夕食の時刻となり、食堂へ降りる。周りを見渡すと、多くの宿泊客に混じって、あの蛭子さんを発見。特に面識があるわけでもないので、挨拶はしなかったが、目立つ風貌はお互い様か。夕食メニューはメンチカツ、焼売、揚げ春巻など、保存食材っぽい惣菜中心ではあるが、小うどんまで付いて、ボリューム感は文句なし。何より、ご飯と味噌汁がとっても旨い。山荘オーナーである小池潜さんの著書によれば、上宝で農家を営む兄の田で作られたコシヒカリで、稲ばさに架け天日干しした自慢のお米とのこと、不味いはずもないのだが。
食事を終え、夕暮れは近付くが、相変わらず雲は厚く、写真撮りには冴えない空が広がっている。チャンスを信じ、カメラを持って再び鏡池のほとりへ行ってみることにした。案の定、冴えない空を見ながら退屈そうにカメラを携える人が数名いる。こういう場面に加わると、お決まりのパターン、写真談義に花が咲く。

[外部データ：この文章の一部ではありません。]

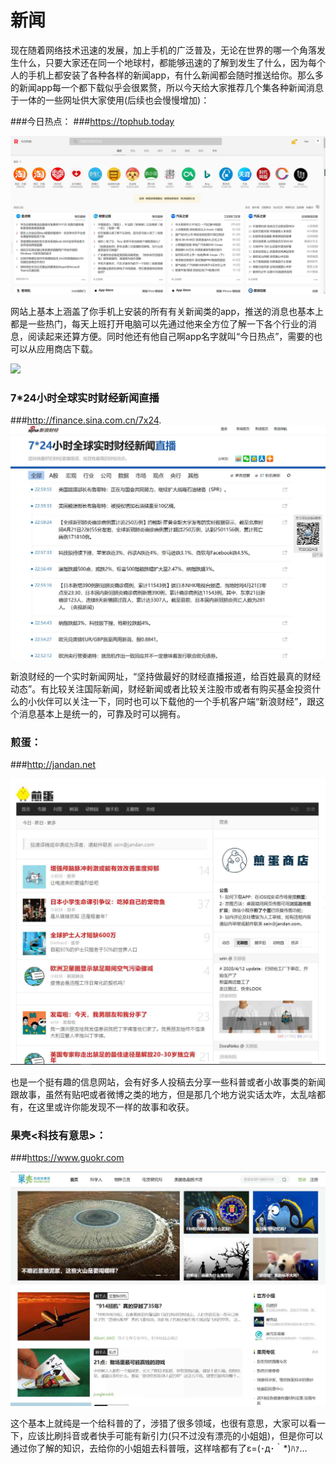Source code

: # 新闻

现在随着网络技术迅速的发展，加上手机的广泛普及，无论在世界的哪一个角落发生什么，只要大家还在同一个地球村，都能够迅速的了解到发生了什么，因为每个人的手机上都安装了各种各样的新闻app，有什么新闻都会随时推送给你。那么多的新闻app每一个都下载似乎会很累赘，所以今天给大家推荐几个集各种新闻消息于一体的一些网址供大家使用(后续也会慢慢增加)：

###今日热点：
###<https://tophub.today>

![](../../img/news/1.jpg)

网站上基本上涵盖了你手机上安装的所有有关新闻类的app，推送的消息也基本上都是一些热门，每天上班打开电脑可以先通过他来全方位了解一下各个行业的消息，阅读起来还算方便​。同时他还有他自己啊app名字就叫“今日热点”，需要的也可以从应用商店下载。​

![](../../img/news/2.gif)

### 7*24小时全球实时财经新闻直播
###<http://finance.sina.com.cn/7x24>.
![](../../img/news/5.jpg)

新浪财经的一个实时新闻网址，“坚持做最好的财经直播报道，给百姓最真的财经动态”。有比较关注国际新闻，财经新闻或者比较关注股市或者有购买基金投资什么的小伙伴可以关注一下，同时也可以下载他的一个手机客户端“新浪财经”，跟这个消息基本上是统一的，可靠及时可以拥有。

### 煎蛋：
###<http://jandan.net>

![](../../img/news/3.jpg)

也是一个挺有趣的信息网站，会有好多人投稿去分享一些科普或者小故事类的新闻跟故事，虽然有贴吧或者微博之类的地方，但是那几个地方说实话太咋，太乱啥都有，在这里或许你能发现不一样的故事和收获。



### 果壳<科技有意思>：
###<https://www.guokr.com>

![](../../img/news/4.jpg)

这个基本上就纯是一个给科普的了，涉猎了很多领域，也很有意思，大家可以看一下，应该比刷抖音或者快手可能有新引力(只不过没有漂亮的小姐姐)，但是你可以通过你了解的知识，去给你的小姐姐去科普哦，这样啥都有了ε=(･д･｀*)ﾊｧ…
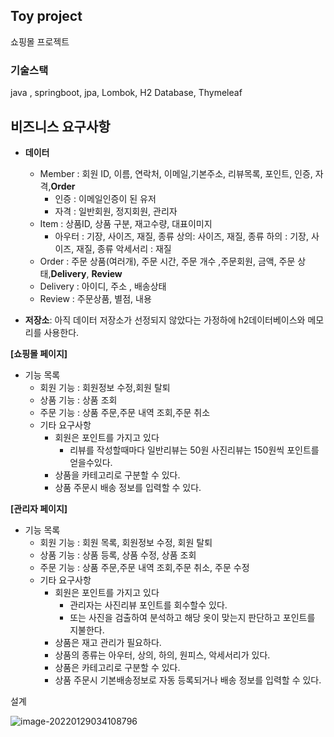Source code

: ## Toy project

쇼핑몰 프로젝트



### 기술스택

java , springboot, jpa, Lombok, H2 Database, Thymeleaf





## 비즈니스 요구사항

- **데이터**
  - Member : 회원 ID, 이름, 연락처, 이메일,기본주소, 리뷰목록, 포인트,  인증, 자격,**Order** 
    - 인증 : 이메일인증이 된 유저
    - 자격 : 일반회원, 정지회원, 관리자
  - Item : 상품ID, 상품 구분, 재고수량, 대표이미지
    - 아우터 : 기장, 사이즈, 재질, 종류      상의: 사이즈, 재질, 종류      하의 : 기장, 사이즈, 재질, 종류       악세서리 : 재질
  - Order : 주문 상품(여러개), 주문 시간, 주문 개수 ,주문회원, 금액, 주문 상태,**Delivery**, **Review**
  - Delivery : 아이디, 주소 , 배송상태
  - Review : 주문상품, 별점, 내용



- **저장소**: 아직 데이터 저장소가 선정되지 않았다는 가정하에 h2데이터베이스와 메모리를 사용한다.



**[쇼핑몰 페이지]**

- 기능 목록
  - 회원 기능 : 회원정보 수정,회원 탈퇴
  - 상품 기능 : 상품 조회
  - 주문 기능 : 상품 주문,주문 내역 조회,주문 취소
  - 기타 요구사항
    - 회원은 포인트를 가지고 있다
      - 리뷰를 작성할때마다 일반리뷰는 50원 사진리뷰는 150원씩 포인트를 얻을수있다. 
    - 상품을 카테고리로 구분할 수 있다.
    - 상품 주문시 배송 정보를 입력할 수 있다.



**[관리자 페이지]**

- 기능 목록
  - 회원 기능 : 회원 목록, 회원정보 수정, 회원 탈퇴
  - 상품 기능 : 상품 등록, 상품 수정, 상품 조회
  - 주문 기능 : 상품 주문,주문 내역 조회,주문 취소, 주문 수정
  - 기타 요구사항
    - 회원은 포인트를 가지고 있다
      - 관리자는 사진리뷰 포인트를 회수할수 있다.
      - 또는 사진을 검출하여 분석하고 해당 옷이 맞는지 판단하고 포인트를 지불한다.  
    - 상품은 재고 관리가 필요하다.
    - 상품의 종류는 아우터, 상의, 하의, 원피스, 악세서리가 있다.
    - 상품은 카테고리로 구분할 수 있다.
    - 상품 주문시 기본배송정보로 자동 등록되거나 배송 정보를 입력할 수 있다.





설계

![image-20220129034108796](C:\Users\1213h\AppData\Roaming\Typora\typora-user-images\image-20220129034108796.png)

夕暮れ時の池の畔というのは、物語の世界なら実に素敵な場所だが、現実は不快な場所である。小さな虫が飛び回って目や鼻に飛び込んでくるかと思えば、血に飢えた蚊も容赦なく顔や手に食いついてくる。一応、フマキラーの腕時計型蚊取り器は持って行ったのだが、効き目は気休め程度しかないようで、頬など数か所食われてしまった。
日没直後のほんの一瞬、雲の切れ間が現れ、穂高の峰が顔を出した。ここからよく見えるよ、とのおばちゃんのアドバイスに感謝し、急いで移動してカメラのシャッターを切る。

夕暮れの映えた水面が撮影できると、やはり嬉しいものである。